The gamble Corbyn and his supporters have made is nowhere near as foolish as political commentators have made it out to be, or as the result of the general election may make it appear to have been. The Corbynite analysis of the malign effects of New Labour’s ‘post-class’ politics, and the political vacuum it opened up, is entirely borne out by the statistical evidence presented by Evans and Tilley. They are also right about where New Labour went wrong. And it is not the case, as Blair and his allies sometimes seem to suggest, that the old coalition is waiting patiently to be stitched back together again. There is no reason why a plea to ‘do things differently’ couldn’t work: the gamble has been that the public are sufficiently disillusioned and dissatisfied with politics-as-usual (which they are) that they will vote for radical change (which they’ve already done once, in choosing to leave the EU). The problem is that while May and the Conservatives have looked at the post-New Labour landscape with clear eyes, the Corbynites, like the Blairites, have looked at it predominantly through the lens of Labour history.

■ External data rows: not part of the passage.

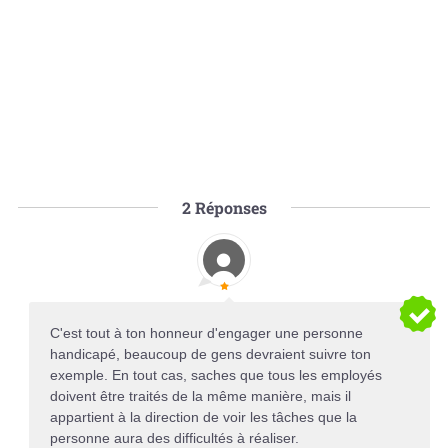
2
Réponses
C'est tout à ton honneur d'engager une personne
handicapé, beaucoup de gens devraient suivre ton
exemple. En tout cas, saches que tous les employés
doivent être traités de la même manière, mais il
appartient à la direction de voir les tâches que la
personne aura des difficultés à réaliser.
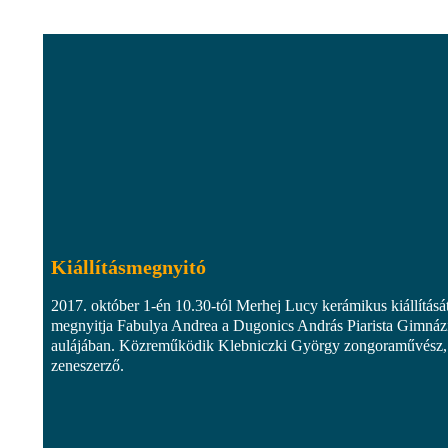
Kiállításmegnyitó
2017. október 1-én 10.30-tól Merhej Lucy kerámikus kiállításá
megnyitja Fabulya Andrea a Dugonics András Piarista Gimná
aulájában. Közreműködik Klebniczki György zongoraművész,
zeneszerző.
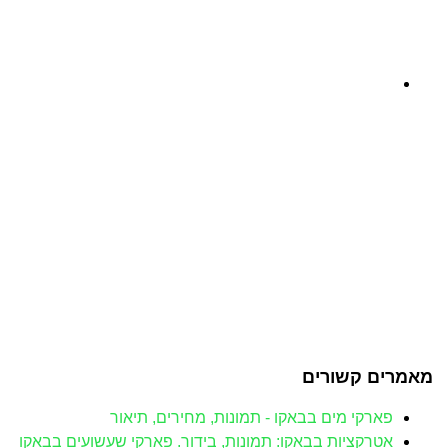
מאמרים קשורים
פארקי מים בבאקו - תמונות, מחירים, תיאור
אטרקציות בבאקו: תמונות, בידור. פארקי שעשועים בבאקו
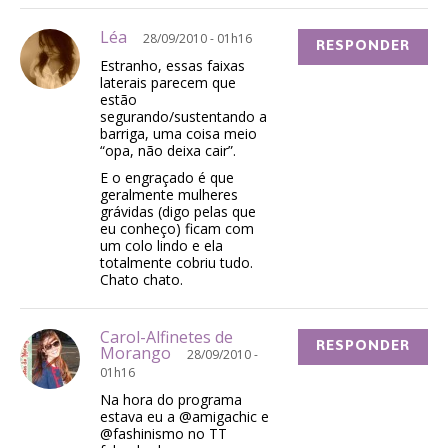
Léa
28/09/2010 - 01h16
RESPONDER
Estranho, essas faixas
laterais parecem que
estão
segurando/sustentando a
barriga, uma coisa meio
“opa, não deixa cair”.
E o engraçado é que
geralmente mulheres
grávidas (digo pelas que
eu conheço) ficam com
um colo lindo e ela
totalmente cobriu tudo.
Chato chato.
Carol-Alfinetes de
RESPONDER
Morango
28/09/2010 -
01h16
Na hora do programa
estava eu a @amigachic e
@fashinismo no TT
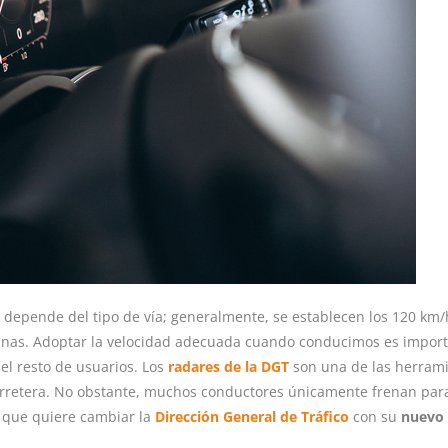
r depende del tipo de vía; generalmente, se establecen los 120 km/
banas. Adoptar la velocidad adecuada cuando conducimos es impor
del resto de usuarios. Los
radares de la DGT
son una de las herram
carretera. No obstante, muchos conductores únicamente frenan par
a que quiere cambiar la
Dirección General de Tráfico
con su
nuevo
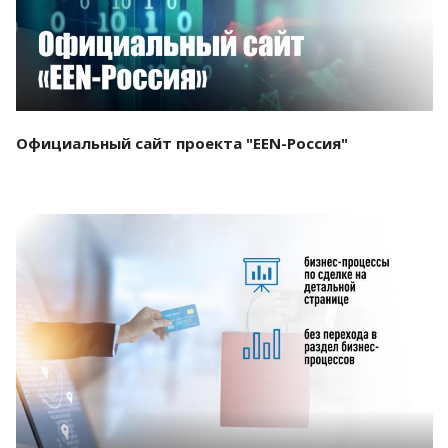
Официальный сайт проекта "EEN-Россия"
Смотреть проект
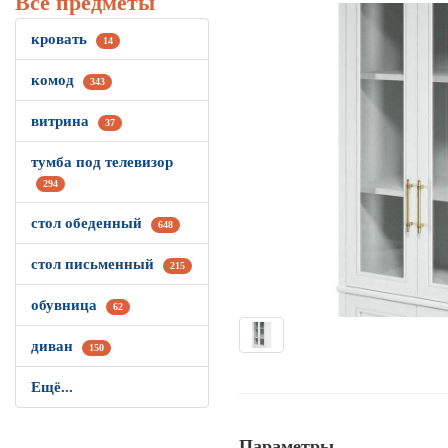
Все предметы
кровать
14
комод
343
витрина
37
тумба под телевизор
294
стол обеденный
648
стол письменный
215
обувница
62
диван
150
Ещё...
Параметры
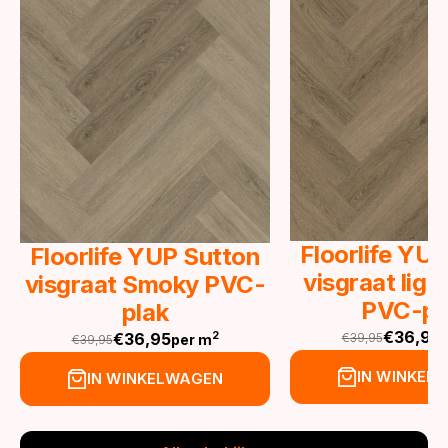
Floorlife YU
Floorlife YUP Sutton
visgraat lig
visgraat Smoky PVC-
PVC-pl
plak
€
36,95
€
36,95
2
€
39,95
per m
€
39,95
Oorspronkeli
Huidige
Oorspronkelijke
Huidige
prijs
prijs
prijs
prijs
IN WINKEL
IN WINKELWAGEN
was:
is:
was:
is:
€39,95.
€36,95.
€39,95.
€36,95.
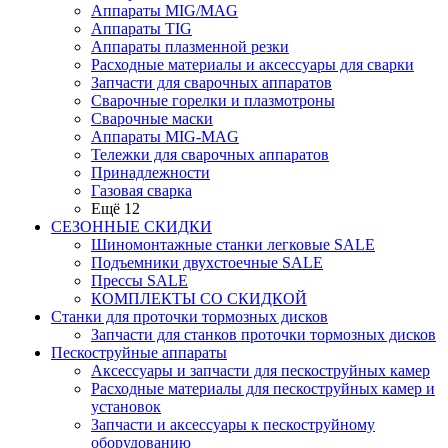
Аппараты MIG/MAG
Аппараты TIG
Аппараты плазменной резки
Расходные материалы и аксессуары для сварки
Запчасти для сварочных аппаратов
Сварочные горелки и плазмотроны
Сварочные маски
Аппараты MIG-MAG
Тележки для сварочных аппаратов
Принадлежности
Газовая сварка
Ещё 12
СЕЗОННЫЕ СКИДКИ
Шиномонтажные станки легковые SALE
Подъемники двухстоечные SALE
Прессы SALE
КОМПЛЕКТЫ СО СКИДКОЙ
Станки для проточки тормозных дисков
Запчасти для станков проточки тормозных дисков
Пескоструйные аппараты
Аксессуары и запчасти для пескоструйных камер
Расходные материалы для пескоструйных камер и
установок
Запчасти и аксессуары к пескоструйному
оборудованию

Christ knows, though, it’s not an optimistic piece. And how could it be. Perhaps as the concluding paragraphs note there is an argument for hunkering down and hoping matters break in a direction that further down the line will work for the BLP, and more importantly those it represents. One has to hope so.

BTW, one last quote worth considering.

What is not so frequently mentioned is that much of the conservatism of the Labour Party when it came to the empire, monarchy, the armed services and so on was dictated by the views of its working-class base.

Perhaps that overstates matters, and one would have to wonder at this point how much bearing it has, but as a factor inflecting the BLP it is undeniable.